# Script 2:

This script uses the template event we built in the previous script to detect new earthquakes using template matching. It shows how to write the input arrays in the right format for FMF.

In [None]:
import sys
import os
sys.path.append(os.getcwd())

import h5py as h5
import numpy as np
import utils

from obspy.core import UTCDateTime as udt
import matplotlib.pyplot as plt
import fast_matched_filter as fmf
from time import time as give_time

You might have received a warning message complaining about the cuda library not being here. This happens if you could not compile the C/cuda code when installing Fast Matched Filter (FMF). This is not a problem if you do not have any Nvidia GPUs, but you might want to recompile FMF if you want to beneficiate from GPUs. 

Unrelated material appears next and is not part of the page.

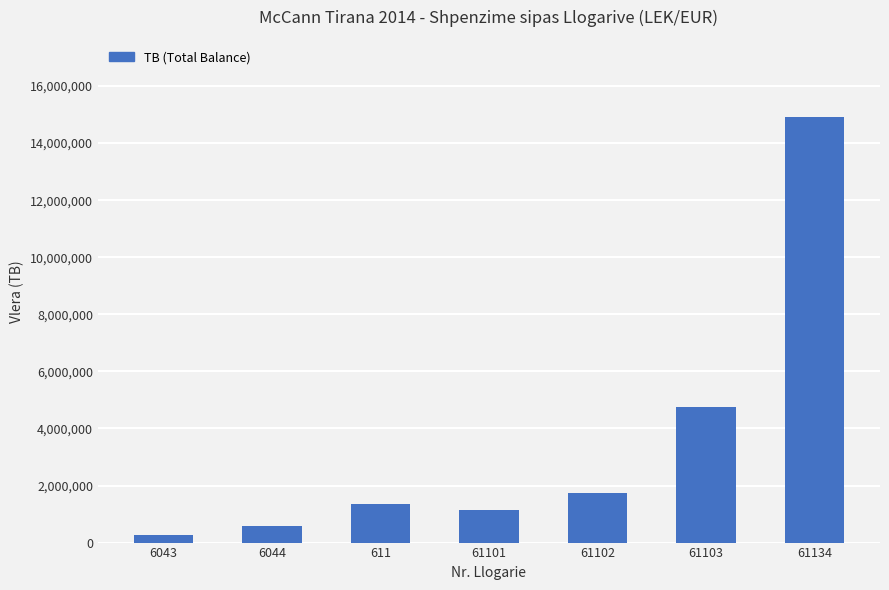

Rank the categories by value from highest to lowest.

61134, 61103, 61102, 611, 61101, 6044, 6043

## Load the data and the template that we have just created

In [None]:
# load the data from day 2013-03-17
data = utils.load_data('data_FMF_tutorial.h5')

# load the template event that we have just built
template = utils.load_template('template.h5', path='./output/')
print('template is a Python dictionary and has 3 new categories compared \
      to the template_metadata previsouly used \
      (the P- and S-wave moveouts and the waveforms):\n', template.keys())

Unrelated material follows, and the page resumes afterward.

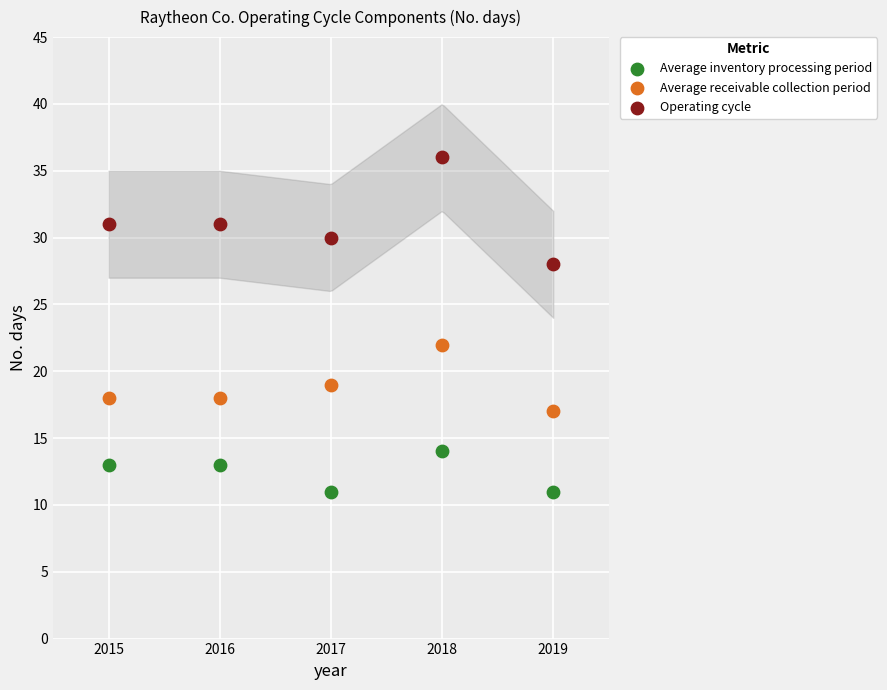

Which series reaches the maximum Y coordinate?

Operating cycle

## Prepare the inputs for FMF

FMF expects 6 arguments:
- template_array $(n_{\mathrm{templates}} \times n_{\mathrm{stations}} \times n_{\mathrm{components}} \times n_{\mathrm{samples-in-template}})$
- moveout_array $(n_{\mathrm{templates}} \times n_{\mathrm{stations}} \times n_{\mathrm{components}})$
- weight_array $(n_{\mathrm{templates}} \times n_{\mathrm{stations}} \times n_{\mathrm{components}})$
- data_array $(n_{\mathrm{stations}} \times n_{\mathrm{components}} \times n_{\mathrm{samples-in-data}})$
- matched_filter_step 
- architecture

Because this example only uses a single template, $n_{\mathrm{templates}} = 1$.


In [None]:
# format the inputs for fmf by adding a new dimension
# with 1 element (because this example only uses one template)
template_array = template['waveforms'][np.newaxis, :]
print('Shape of the template array: ', template_array.shape)
moveouts = np.hstack( (template['moveouts_S'].reshape(-1, 1),
                       template['moveouts_S'].reshape(-1, 1),
                       template['moveouts_P'].reshape(-1, 1)) )
moveout_array = moveouts[np.newaxis, :]
print('Shape of the moveout array: ', moveout_array.shape)
# fmf requires a weight matrix used to compute the weighted correlation
# coefficient sum
weight_array = np.ones_like(moveout_array, dtype=np.float32)
n_stations = weight_array.shape[1]
n_components = weight_array.shape[2]
# normalize so that the max value is 1 (optional)
weight_array /= np.float32(n_stations * n_components)
print('Shape of the weight array: ', weight_array.shape)

# fmf needs two extra arguments:
matched_filter_step = 1 # if set to 1, the sliding windows are taken every sample
architecture = 'cpu' # run fmf on GPUs (other option is 'cpu')

## Run FMF!

FMF takes care of the core task of template matching: computing the correlation coefficients between the template and the data.

In [None]:
t_start = give_time()
cc_sum = fmf.matched_filter(template_array,
                            moveout_array,
                            weight_array,
                            data['waveforms'],
                            matched_filter_step,
                            arch=architecture)
t_end = give_time()
print('{:.2f} s to run the matched filter search'.format(t_end-t_start))

## Save the correlation coefficient time series

In [None]:
# save the output
with h5.File('./output/cc_sum.h5', mode='w') as f:
    f.create_dataset('cc_sum', data=cc_sum, compression='gzip')

## Plot the correlation coefficients

Note that the max value should be one, since we extracted the template event from this day and we are using **matched_filter_step** = 1. Note also that this is only possible when there are no rounding errors between the times used to extract the windows and the moveouts given to FMF (which is a common error!). Remember that we took care of rounding our travel times before extracting the windows, in order to have consistent window shifts and moveouts.

In [None]:
# tune some plotting parameters
font = {'family': 'serif', 
        'size': 18}
plt.rc('font', **font)

In [None]:
# plot the cc time series
figsize = (28, 12)
plt.figure('cc_sum', figsize=figsize)
time = np.linspace(0., float(cc_sum.shape[1]) / data['metadata']['sampling_rate'], cc_sum.shape[1])
smart_plot = np.abs(cc_sum[0, :]) > 2.5 * np.std(cc_sum[0, :])
plt.plot(time[smart_plot], cc_sum[0, smart_plot], lw=0.5)
plt.axhline(1, lw=2, ls='--', color='k')
plt.xlabel('Time (s)')
plt.ylabel('Average correlation coefficient')
plt.xlim(time.min(), time.max())
plt.show()

If the plot looks odd, with missing values, this is because we discard most of the low values to make the plot more friendly for your computer.